* [Listed records]
—————

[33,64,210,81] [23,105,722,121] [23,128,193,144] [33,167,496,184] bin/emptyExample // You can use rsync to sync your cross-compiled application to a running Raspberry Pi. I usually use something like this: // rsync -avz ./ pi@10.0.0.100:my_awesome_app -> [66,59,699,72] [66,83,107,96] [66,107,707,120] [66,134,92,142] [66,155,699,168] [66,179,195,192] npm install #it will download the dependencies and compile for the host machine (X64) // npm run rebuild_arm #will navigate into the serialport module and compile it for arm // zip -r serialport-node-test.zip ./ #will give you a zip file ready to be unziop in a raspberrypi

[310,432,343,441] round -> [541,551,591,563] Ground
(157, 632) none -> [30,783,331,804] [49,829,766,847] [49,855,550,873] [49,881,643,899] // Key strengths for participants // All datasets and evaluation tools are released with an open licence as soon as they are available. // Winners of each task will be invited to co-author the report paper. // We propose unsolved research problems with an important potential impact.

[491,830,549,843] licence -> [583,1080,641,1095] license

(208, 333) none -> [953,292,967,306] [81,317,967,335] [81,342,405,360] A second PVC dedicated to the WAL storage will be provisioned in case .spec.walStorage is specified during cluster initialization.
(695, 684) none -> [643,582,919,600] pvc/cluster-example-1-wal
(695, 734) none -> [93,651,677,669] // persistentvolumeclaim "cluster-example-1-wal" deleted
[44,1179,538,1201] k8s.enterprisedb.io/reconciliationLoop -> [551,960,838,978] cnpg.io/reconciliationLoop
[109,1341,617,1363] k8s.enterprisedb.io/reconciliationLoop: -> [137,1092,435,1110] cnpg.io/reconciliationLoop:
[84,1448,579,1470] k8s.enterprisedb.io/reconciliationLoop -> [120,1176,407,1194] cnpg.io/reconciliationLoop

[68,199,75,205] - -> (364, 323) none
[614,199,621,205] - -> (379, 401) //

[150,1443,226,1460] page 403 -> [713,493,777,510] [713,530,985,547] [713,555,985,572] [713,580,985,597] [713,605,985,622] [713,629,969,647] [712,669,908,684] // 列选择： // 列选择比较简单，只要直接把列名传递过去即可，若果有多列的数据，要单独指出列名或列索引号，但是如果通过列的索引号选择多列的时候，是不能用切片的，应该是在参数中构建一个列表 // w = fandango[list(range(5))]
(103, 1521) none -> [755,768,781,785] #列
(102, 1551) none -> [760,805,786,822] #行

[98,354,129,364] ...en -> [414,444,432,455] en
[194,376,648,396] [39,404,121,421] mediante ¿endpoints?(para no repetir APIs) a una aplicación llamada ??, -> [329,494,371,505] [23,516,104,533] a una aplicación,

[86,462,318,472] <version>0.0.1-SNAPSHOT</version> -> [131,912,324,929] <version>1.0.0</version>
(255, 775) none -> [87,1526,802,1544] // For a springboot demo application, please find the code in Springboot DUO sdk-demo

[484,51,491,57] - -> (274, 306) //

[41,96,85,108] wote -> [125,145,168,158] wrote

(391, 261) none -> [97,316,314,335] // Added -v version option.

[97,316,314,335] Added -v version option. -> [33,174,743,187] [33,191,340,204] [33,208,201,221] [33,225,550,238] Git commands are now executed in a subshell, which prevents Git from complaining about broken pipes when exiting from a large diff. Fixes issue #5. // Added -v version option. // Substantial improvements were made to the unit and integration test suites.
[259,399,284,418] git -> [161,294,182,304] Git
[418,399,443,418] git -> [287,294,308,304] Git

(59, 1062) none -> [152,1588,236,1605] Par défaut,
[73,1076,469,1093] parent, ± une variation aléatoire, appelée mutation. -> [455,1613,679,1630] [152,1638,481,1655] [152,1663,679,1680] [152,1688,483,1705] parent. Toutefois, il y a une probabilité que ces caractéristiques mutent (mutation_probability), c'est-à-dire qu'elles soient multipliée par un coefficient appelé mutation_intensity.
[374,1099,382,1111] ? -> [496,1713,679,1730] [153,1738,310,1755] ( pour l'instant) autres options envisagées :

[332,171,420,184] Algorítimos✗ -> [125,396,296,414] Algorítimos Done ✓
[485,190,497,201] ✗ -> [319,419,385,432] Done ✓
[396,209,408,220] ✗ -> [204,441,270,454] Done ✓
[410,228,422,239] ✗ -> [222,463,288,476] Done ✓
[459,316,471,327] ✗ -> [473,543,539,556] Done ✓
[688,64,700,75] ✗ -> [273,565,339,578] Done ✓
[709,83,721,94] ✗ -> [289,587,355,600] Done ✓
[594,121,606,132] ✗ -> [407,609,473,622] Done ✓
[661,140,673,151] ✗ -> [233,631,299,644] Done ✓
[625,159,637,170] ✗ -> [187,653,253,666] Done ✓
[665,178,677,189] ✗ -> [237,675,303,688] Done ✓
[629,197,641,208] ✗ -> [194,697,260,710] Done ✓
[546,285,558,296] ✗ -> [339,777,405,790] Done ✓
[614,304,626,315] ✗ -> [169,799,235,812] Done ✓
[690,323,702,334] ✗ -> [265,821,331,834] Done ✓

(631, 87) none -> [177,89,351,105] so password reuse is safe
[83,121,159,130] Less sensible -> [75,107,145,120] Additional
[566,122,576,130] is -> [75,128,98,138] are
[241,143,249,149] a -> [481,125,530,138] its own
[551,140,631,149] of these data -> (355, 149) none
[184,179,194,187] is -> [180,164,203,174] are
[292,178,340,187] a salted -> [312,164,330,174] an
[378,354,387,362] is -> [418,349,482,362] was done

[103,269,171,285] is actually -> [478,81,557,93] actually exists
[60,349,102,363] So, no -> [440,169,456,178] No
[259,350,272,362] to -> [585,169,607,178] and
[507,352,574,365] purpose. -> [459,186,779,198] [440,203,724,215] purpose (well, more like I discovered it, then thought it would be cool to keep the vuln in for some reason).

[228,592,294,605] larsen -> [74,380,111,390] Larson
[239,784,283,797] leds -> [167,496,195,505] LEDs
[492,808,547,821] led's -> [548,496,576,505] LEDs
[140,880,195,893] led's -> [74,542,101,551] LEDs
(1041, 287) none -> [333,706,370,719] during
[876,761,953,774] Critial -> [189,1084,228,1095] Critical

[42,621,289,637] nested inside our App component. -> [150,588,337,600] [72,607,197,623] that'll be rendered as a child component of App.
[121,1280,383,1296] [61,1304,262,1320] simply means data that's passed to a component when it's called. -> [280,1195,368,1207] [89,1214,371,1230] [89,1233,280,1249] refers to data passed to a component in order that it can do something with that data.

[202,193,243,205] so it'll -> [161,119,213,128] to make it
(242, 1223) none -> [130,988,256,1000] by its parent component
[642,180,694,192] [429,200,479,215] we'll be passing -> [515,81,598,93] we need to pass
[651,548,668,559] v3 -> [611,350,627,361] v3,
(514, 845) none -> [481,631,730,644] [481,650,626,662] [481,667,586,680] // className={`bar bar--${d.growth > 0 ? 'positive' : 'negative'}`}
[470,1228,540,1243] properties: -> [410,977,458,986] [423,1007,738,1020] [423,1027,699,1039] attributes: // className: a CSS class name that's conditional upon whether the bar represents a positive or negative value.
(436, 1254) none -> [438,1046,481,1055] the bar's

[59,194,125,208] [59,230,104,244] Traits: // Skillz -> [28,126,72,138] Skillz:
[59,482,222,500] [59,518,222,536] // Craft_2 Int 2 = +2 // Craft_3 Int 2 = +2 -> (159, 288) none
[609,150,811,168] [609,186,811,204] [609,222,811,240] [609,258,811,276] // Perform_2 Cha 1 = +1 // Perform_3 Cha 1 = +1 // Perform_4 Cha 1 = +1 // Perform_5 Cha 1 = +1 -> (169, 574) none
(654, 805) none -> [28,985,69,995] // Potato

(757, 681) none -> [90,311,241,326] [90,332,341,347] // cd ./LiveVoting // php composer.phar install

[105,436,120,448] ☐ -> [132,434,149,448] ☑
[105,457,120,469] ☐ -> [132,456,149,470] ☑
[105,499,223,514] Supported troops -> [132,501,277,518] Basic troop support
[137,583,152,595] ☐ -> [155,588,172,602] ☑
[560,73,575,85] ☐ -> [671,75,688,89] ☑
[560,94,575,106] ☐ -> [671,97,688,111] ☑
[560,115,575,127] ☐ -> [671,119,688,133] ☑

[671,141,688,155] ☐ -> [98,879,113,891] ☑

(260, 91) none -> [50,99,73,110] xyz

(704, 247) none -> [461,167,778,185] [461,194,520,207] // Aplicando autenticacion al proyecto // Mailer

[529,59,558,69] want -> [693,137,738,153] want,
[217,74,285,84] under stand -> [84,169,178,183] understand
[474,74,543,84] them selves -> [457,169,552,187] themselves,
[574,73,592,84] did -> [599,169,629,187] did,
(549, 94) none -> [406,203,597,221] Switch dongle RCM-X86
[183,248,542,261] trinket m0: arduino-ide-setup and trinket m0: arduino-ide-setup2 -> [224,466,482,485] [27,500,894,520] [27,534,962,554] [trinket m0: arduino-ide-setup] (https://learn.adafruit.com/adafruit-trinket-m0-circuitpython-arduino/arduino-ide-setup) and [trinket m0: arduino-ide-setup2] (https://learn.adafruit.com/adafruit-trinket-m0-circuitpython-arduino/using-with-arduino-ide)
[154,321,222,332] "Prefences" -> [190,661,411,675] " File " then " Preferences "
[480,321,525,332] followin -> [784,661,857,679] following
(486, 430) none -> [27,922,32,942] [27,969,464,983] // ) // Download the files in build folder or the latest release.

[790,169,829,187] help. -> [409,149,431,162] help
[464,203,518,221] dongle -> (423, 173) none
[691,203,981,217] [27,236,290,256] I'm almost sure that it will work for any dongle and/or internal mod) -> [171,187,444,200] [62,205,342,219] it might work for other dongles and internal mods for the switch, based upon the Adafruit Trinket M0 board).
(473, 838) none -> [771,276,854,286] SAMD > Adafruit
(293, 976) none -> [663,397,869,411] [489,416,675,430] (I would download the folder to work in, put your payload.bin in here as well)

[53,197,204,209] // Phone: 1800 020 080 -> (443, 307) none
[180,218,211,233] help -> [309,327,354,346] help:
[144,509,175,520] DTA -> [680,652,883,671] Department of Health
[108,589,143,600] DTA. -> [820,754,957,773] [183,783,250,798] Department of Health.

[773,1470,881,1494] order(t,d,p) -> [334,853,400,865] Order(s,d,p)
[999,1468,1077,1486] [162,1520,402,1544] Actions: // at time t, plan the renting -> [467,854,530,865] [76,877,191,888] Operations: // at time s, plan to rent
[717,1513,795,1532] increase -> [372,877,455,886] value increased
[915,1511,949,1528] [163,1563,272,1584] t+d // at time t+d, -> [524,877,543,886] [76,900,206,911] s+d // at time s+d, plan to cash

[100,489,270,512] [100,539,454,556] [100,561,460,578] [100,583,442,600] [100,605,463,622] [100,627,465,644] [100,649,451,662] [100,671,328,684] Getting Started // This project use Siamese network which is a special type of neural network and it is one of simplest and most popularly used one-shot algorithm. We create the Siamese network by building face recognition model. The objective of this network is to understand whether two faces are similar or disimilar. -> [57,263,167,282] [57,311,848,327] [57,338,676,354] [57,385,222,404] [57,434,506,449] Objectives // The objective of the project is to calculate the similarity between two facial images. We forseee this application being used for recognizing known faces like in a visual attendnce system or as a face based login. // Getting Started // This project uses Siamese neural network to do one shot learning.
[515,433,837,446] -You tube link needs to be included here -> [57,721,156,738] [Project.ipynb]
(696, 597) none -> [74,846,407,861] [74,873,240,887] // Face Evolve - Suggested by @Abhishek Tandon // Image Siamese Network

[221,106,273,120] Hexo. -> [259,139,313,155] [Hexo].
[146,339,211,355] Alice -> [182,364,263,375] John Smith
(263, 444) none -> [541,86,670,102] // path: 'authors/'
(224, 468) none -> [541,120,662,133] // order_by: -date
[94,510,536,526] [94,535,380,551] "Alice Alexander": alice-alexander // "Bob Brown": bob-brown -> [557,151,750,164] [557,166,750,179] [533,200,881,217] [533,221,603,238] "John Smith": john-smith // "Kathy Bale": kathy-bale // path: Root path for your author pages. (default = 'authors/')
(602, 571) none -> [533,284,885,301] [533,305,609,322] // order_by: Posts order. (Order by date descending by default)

—————

* [To-do item] Given the data above, transcribe exactly the lines from the one containing "[529,59,558,69] want ->" down to the one containing "[717,1513,795,1532] increase ->", and no others.

* [Response to the task]
[529,59,558,69] want -> [693,137,738,153] want,
[217,74,285,84] under stand -> [84,169,178,183] understand
[474,74,543,84] them selves -> [457,169,552,187] themselves,
[574,73,592,84] did -> [599,169,629,187] did,
(549, 94) none -> [406,203,597,221] Switch dongle RCM-X86
[183,248,542,261] trinket m0: arduino-ide-setup and trinket m0: arduino-ide-setup2 -> [224,466,482,485] [27,500,894,520] [27,534,962,554] [trinket m0: arduino-ide-setup] (https://learn.adafruit.com/adafruit-trinket-m0-circuitpython-arduino/arduino-ide-setup) and [trinket m0: arduino-ide-setup2] (https://learn.adafruit.com/adafruit-trinket-m0-circuitpython-arduino/using-with-arduino-ide)
[154,321,222,332] "Prefences" -> [190,661,411,675] " File " then " Preferences "
[480,321,525,332] followin -> [784,661,857,679] following
(486, 430) none -> [27,922,32,942] [27,969,464,983] // ) // Download the files in build folder or the latest release.

[790,169,829,187] help. -> [409,149,431,162] help
[464,203,518,221] dongle -> (423, 173) none
[691,203,981,217] [27,236,290,256] I'm almost sure that it will work for any dongle and/or internal mod) -> [171,187,444,200] [62,205,342,219] it might work for other dongles and internal mods for the switch, based upon the Adafruit Trinket M0 board).
(473, 838) none -> [771,276,854,286] SAMD > Adafruit
(293, 976) none -> [663,397,869,411] [489,416,675,430] (I would download the folder to work in, put your payload.bin in here as well)

[53,197,204,209] // Phone: 1800 020 080 -> (443, 307) none
[180,218,211,233] help -> [309,327,354,346] help:
[144,509,175,520] DTA -> [680,652,883,671] Department of Health
[108,589,143,600] DTA. -> [820,754,957,773] [183,783,250,798] Department of Health.

[773,1470,881,1494] order(t,d,p) -> [334,853,400,865] Order(s,d,p)
[999,1468,1077,1486] [162,1520,402,1544] Actions: // at time t, plan the renting -> [467,854,530,865] [76,877,191,888] Operations: // at time s, plan to rent
[717,1513,795,1532] increase -> [372,877,455,886] value increased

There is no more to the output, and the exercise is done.